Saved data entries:
####
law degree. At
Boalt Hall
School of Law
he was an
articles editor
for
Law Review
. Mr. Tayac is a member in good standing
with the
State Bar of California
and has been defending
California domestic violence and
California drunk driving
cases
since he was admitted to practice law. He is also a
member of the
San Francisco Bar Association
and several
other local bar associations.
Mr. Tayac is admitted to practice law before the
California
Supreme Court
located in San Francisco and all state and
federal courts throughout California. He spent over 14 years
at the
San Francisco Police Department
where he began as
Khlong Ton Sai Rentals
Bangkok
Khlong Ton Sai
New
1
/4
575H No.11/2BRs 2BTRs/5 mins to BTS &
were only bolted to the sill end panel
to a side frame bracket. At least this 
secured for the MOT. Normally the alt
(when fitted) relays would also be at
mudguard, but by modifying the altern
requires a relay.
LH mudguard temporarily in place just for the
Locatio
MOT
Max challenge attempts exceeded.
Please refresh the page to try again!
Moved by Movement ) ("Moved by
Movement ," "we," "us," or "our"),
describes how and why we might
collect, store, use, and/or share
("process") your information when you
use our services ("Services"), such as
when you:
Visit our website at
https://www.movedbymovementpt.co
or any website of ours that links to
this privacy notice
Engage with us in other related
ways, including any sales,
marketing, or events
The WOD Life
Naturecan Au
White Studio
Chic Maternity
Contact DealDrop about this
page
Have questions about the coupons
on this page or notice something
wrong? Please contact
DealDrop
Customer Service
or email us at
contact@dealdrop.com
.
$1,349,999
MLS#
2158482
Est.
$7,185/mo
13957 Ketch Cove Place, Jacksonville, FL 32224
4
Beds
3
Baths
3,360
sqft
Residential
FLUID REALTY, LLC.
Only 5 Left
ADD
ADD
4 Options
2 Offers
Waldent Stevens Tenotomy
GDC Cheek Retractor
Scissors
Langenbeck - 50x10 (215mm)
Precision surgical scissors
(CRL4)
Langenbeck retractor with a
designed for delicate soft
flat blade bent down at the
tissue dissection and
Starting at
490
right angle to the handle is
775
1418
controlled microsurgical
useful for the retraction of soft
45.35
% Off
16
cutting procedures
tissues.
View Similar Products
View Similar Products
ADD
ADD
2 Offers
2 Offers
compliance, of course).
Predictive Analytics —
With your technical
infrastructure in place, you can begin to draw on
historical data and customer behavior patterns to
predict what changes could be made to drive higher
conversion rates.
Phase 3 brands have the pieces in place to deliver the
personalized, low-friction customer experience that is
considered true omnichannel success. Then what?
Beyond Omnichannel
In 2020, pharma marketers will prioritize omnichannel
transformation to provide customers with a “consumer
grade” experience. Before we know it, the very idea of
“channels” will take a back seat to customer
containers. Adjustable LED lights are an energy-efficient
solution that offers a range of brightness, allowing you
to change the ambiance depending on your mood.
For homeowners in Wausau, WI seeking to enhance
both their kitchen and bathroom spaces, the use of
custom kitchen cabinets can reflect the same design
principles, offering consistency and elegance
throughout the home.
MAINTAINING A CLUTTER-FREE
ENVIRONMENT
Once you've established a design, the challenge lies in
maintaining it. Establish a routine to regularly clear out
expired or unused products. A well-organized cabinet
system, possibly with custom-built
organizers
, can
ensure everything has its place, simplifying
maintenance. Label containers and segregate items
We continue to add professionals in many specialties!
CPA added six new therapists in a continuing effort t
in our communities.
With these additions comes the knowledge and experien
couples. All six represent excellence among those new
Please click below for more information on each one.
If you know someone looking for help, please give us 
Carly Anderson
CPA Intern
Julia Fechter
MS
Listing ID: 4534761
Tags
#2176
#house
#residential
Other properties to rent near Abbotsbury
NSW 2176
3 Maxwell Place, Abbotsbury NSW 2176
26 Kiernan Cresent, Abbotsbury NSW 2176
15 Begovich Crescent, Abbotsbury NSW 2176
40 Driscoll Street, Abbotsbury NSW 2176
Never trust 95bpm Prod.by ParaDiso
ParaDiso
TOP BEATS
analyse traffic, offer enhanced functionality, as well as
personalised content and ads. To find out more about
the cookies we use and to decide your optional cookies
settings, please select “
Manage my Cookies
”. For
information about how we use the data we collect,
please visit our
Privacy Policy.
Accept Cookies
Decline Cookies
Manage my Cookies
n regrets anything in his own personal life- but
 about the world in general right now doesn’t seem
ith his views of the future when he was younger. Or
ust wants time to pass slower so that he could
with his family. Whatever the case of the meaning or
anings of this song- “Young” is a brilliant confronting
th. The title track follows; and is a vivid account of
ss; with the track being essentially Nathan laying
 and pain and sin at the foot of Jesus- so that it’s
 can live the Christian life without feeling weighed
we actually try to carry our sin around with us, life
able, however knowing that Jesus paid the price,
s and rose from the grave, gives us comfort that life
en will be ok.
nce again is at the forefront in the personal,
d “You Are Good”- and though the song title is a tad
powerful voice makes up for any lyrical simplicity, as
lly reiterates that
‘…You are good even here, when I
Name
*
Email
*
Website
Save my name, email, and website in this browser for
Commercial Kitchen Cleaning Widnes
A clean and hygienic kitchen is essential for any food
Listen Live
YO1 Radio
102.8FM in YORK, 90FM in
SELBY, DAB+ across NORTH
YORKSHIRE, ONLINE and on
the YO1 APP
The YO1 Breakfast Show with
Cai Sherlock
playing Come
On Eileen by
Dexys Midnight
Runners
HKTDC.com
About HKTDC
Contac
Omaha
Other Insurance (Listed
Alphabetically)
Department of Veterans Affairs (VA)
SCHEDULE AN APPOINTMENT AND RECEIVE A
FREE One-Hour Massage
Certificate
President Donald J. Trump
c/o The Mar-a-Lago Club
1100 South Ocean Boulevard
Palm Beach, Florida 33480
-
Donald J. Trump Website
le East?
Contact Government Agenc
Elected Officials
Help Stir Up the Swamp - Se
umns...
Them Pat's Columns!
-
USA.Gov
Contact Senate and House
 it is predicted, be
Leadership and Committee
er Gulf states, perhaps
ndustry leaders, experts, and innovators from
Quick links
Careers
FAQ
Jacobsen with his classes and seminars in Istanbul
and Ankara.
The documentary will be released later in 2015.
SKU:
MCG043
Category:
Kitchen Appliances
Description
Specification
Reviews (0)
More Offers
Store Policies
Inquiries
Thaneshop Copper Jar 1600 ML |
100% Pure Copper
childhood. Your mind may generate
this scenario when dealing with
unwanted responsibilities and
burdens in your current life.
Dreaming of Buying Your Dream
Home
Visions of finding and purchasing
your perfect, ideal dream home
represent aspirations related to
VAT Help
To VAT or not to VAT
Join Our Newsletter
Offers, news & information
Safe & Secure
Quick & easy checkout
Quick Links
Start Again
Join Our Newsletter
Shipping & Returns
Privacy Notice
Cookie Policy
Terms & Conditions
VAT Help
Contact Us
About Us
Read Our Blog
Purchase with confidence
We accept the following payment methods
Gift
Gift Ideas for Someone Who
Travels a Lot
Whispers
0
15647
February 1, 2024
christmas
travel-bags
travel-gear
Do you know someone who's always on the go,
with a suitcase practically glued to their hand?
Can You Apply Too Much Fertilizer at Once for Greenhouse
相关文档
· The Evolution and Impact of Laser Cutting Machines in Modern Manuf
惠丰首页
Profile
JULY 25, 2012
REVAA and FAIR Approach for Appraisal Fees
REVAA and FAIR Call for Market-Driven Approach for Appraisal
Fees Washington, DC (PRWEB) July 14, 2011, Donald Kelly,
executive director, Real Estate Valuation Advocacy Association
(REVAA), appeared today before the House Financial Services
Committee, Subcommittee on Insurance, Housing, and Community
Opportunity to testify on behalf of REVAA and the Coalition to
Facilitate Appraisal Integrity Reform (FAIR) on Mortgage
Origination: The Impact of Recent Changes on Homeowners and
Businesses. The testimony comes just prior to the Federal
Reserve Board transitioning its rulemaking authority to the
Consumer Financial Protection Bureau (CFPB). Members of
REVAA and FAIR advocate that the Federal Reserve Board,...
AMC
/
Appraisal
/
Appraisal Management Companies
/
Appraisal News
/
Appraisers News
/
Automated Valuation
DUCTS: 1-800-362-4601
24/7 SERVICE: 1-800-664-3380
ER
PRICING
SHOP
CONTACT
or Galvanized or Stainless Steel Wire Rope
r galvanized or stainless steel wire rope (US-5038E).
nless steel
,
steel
####
PROBLEM REQUIREMENTS: Rewrite everything from the beginning of the records down to the line containing "member of the", changing "articles editor" to "managing editor" and leaving all other text unchanged.

EXERCISE RESULT:
law degree. At
Boalt Hall
School of Law
he was an
managing editor
for
Law Review
. Mr. Tayac is a member in good standing
with the
State Bar of California
and has been defending
California domestic violence and
California drunk driving
cases
since he was admitted to practice law. He is also a
member of the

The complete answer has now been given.